Six years ago, I went to a support group after completing my treatment for triple negative breast cancer. Through our “Circle” at Gwinnett Medical Center, I made great friendships. So much so that today, I lead the group. We have people with all types of cancer, not only breast, but colon, lung, ovarian, pancreatic and lymphoma cancers. We constantly lift each other up when we have bad days and especially love to celebrate our milestones. We "Get It"!
While we have caregivers, children, doctors, friends, it is our support group that truly understands. I believe that is so very important in the healing process, especially when the "whirlwind" is over and you are standing alone, saying, "what now"? This is where another journey begins, and people in support groups understand. I also volunteer in the infusion center and it amazes me how many people come alone because they don't have a support system. I give special attention to the "newbie" who is there for his or her first chemotherapy treatment. I ask everyone if they need anything or if they just want to talk and I try and follow up with them along their journey to see how they are doing. I am lucky to have the opportunity to share what I have gained and learned from my experience.
My cancer journey began in early 2011. I had my yearly exam and mammogram, but a month later, I felt something unusual in my right breast. Because I was just checked out, I let it go a couple of months. But then, keeping in mind that my mother was diagnosed with breast cancer several years earlier, I decided to get it checked out. It was nothing but a "whirlwind" from that day forward.

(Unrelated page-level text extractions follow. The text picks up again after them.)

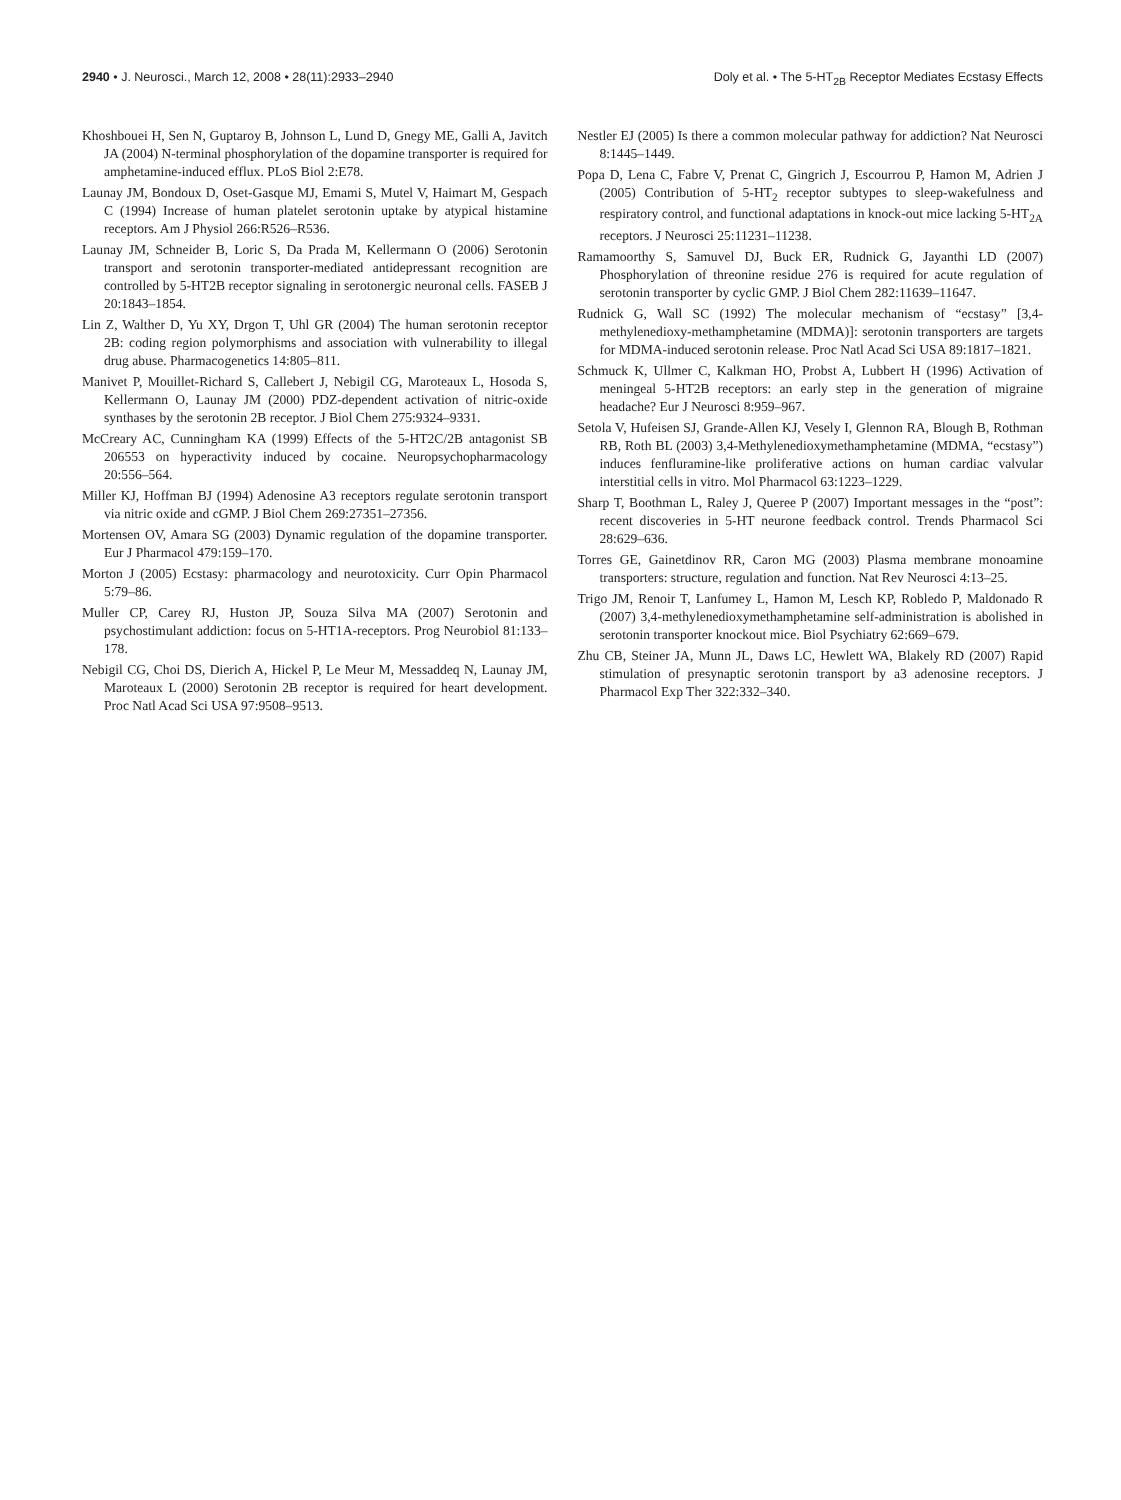2940 • J. Neurosci., March 12, 2008 • 28(11):2933–2940
Doly et al. • The 5-HT<sub>2B</sub> Receptor Mediates Ecstasy Effects
Khoshbouei H, Sen N, Guptaroy B, Johnson L, Lund D, Gnegy ME, Galli A, Javitch JA (2004) N-terminal phosphorylation of the dopamine transporter is required for amphetamine-induced efflux. PLoS Biol 2:E78.
Launay JM, Bondoux D, Oset-Gasque MJ, Emami S, Mutel V, Haimart M, Gespach C (1994) Increase of human platelet serotonin uptake by atypical histamine receptors. Am J Physiol 266:R526–R536.
Launay JM, Schneider B, Loric S, Da Prada M, Kellermann O (2006) Serotonin transport and serotonin transporter-mediated antidepressant recognition are controlled by 5-HT2B receptor signaling in serotonergic neuronal cells. FASEB J 20:1843–1854.
Lin Z, Walther D, Yu XY, Drgon T, Uhl GR (2004) The human serotonin receptor 2B: coding region polymorphisms and association with vulnerability to illegal drug abuse. Pharmacogenetics 14:805–811.
Manivet P, Mouillet-Richard S, Callebert J, Nebigil CG, Maroteaux L, Hosoda S, Kellermann O, Launay JM (2000) PDZ-dependent activation of nitric-oxide synthases by the serotonin 2B receptor. J Biol Chem 275:9324–9331.
McCreary AC, Cunningham KA (1999) Effects of the 5-HT2C/2B antagonist SB 206553 on hyperactivity induced by cocaine. Neuropsychopharmacology 20:556–564.
Miller KJ, Hoffman BJ (1994) Adenosine A3 receptors regulate serotonin transport via nitric oxide and cGMP. J Biol Chem 269:27351–27356.
Mortensen OV, Amara SG (2003) Dynamic regulation of the dopamine transporter. Eur J Pharmacol 479:159–170.
Morton J (2005) Ecstasy: pharmacology and neurotoxicity. Curr Opin Pharmacol 5:79–86.
Muller CP, Carey RJ, Huston JP, Souza Silva MA (2007) Serotonin and psychostimulant addiction: focus on 5-HT1A-receptors. Prog Neurobiol 81:133–178.
Nebigil CG, Choi DS, Dierich A, Hickel P, Le Meur M, Messaddeq N, Launay JM, Maroteaux L (2000) Serotonin 2B receptor is required for heart development. Proc Natl Acad Sci USA 97:9508–9513.
Nestler EJ (2005) Is there a common molecular pathway for addiction? Nat Neurosci 8:1445–1449.
Popa D, Lena C, Fabre V, Prenat C, Gingrich J, Escourrou P, Hamon M, Adrien J (2005) Contribution of 5-HT<sub>2</sub> receptor subtypes to sleep-wakefulness and respiratory control, and functional adaptations in knock-out mice lacking 5-HT<sub>2A</sub> receptors. J Neurosci 25:11231–11238.
Ramamoorthy S, Samuvel DJ, Buck ER, Rudnick G, Jayanthi LD (2007) Phosphorylation of threonine residue 276 is required for acute regulation of serotonin transporter by cyclic GMP. J Biol Chem 282:11639–11647.
Rudnick G, Wall SC (1992) The molecular mechanism of “ecstasy” [3,4-methylenedioxy-methamphetamine (MDMA)]: serotonin transporters are targets for MDMA-induced serotonin release. Proc Natl Acad Sci USA 89:1817–1821.
Schmuck K, Ullmer C, Kalkman HO, Probst A, Lubbert H (1996) Activation of meningeal 5-HT2B receptors: an early step in the generation of migraine headache? Eur J Neurosci 8:959–967.
Setola V, Hufeisen SJ, Grande-Allen KJ, Vesely I, Glennon RA, Blough B, Rothman RB, Roth BL (2003) 3,4-Methylenedioxymethamphetamine (MDMA, “ecstasy”) induces fenfluramine-like proliferative actions on human cardiac valvular interstitial cells in vitro. Mol Pharmacol 63:1223–1229.
Sharp T, Boothman L, Raley J, Queree P (2007) Important messages in the “post”: recent discoveries in 5-HT neurone feedback control. Trends Pharmacol Sci 28:629–636.
Torres GE, Gainetdinov RR, Caron MG (2003) Plasma membrane monoamine transporters: structure, regulation and function. Nat Rev Neurosci 4:13–25.
Trigo JM, Renoir T, Lanfumey L, Hamon M, Lesch KP, Robledo P, Maldonado R (2007) 3,4-methylenedioxymethamphetamine self-administration is abolished in serotonin transporter knockout mice. Biol Psychiatry 62:669–679.
Zhu CB, Steiner JA, Munn JL, Daws LC, Hewlett WA, Blakely RD (2007) Rapid stimulation of presynaptic serotonin transport by a3 adenosine receptors. J Pharmacol Exp Ther 322:332–340.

I was diagnosed with Triple Negative Breast Cancer, and began treatment: a lumpectomy, 14 lymph nodes removed, 6 rounds of chemotherapy and 33 radiation treatments.
I worked through my treatments, which, looking back wasn’t very smart on my part. But I worked mostly with men, so I refused to show I was “weak.” I felt that they didn't want my cancer to interfere with business as usual. I was extremely lucky where support was concerned: my sister was always there when I needed a good cry; my son never missed a day taking care of me; and my husband always wanted all the information from the doctors when he was not able to be there. My Breast Cancer Navigator was an angel and I am still in touch with her, even though she has retired. Today I can say that being diagnosed has truly been a blessing, because it has driven me to be there for other survivors and help them to celebrate their life.
I now know that there are many patients who are not so lucky, which has been a motivating factor for me in my journey. My message to all those whose lives I touch is, REALLY, don't sweat the small stuff. Let friends help bring meals, pick up the kids, mow the grass, take you to appointments. That's how they can help; they feel helpless, and being able to do things for you helps them too.
As a cancer patient, YOU have more important things you should be doing, like resting, listening to your body, mentally staying positive. That is your only job: putting yourself first. Embrace your diagnosis; you can't beat something if you can't face it.
In October of 2017 I started my own non-profit called “Beyond the Ribbon, Inc.” because of the many relationships that I have formed since being diagnosed I realized that the journey is not over once you finish your treatment, it just begins. There are so many things that a survivor must deal with. The side effects from chemotherapy, radiation and surgeries can be debilitating for many, for some losing their job, partners and home. Younger patients may lose their ability to have their own biological children, yes you can adopt, but as one young survivor stated, “I will never see parts of me in my child” and Mother’s Day is just a sad reminder of that. So many people believe that you are done with treatments so your cured, can’t you move on?
I want to advocate for the survivor, it could be helping with meal, comfort pillows, financial assistance, peer to peer support, information on where to find help in the community they live in. To find ways to support this new journey they will embark on! There is so much more to the story than when you are first diagnosed and given a book to read (really) to the pat on the back when those that are “lucky” enough to finish treatment and are told “go live your life now”. To the caregiver who is at a loss and how to help their survivor, the ones that will have multiple relapses and constantly fight, the stress of follow up appointments and test and to those that lose their loved ones.
It may be a big goal, but that is my dream with my non-profit, “Beyond the Ribbon…more to the journey”.
Bobbie Menneg lives in Lawrenceville. In 2016, she was honored as Volunteer of the Year for Gwinnett County by the American Cancer Society for her role in planning the Relay for Life event, Paint Gwinnett Pink and raising funds through the Women’s Cancer Council’s Hope Fashion Show.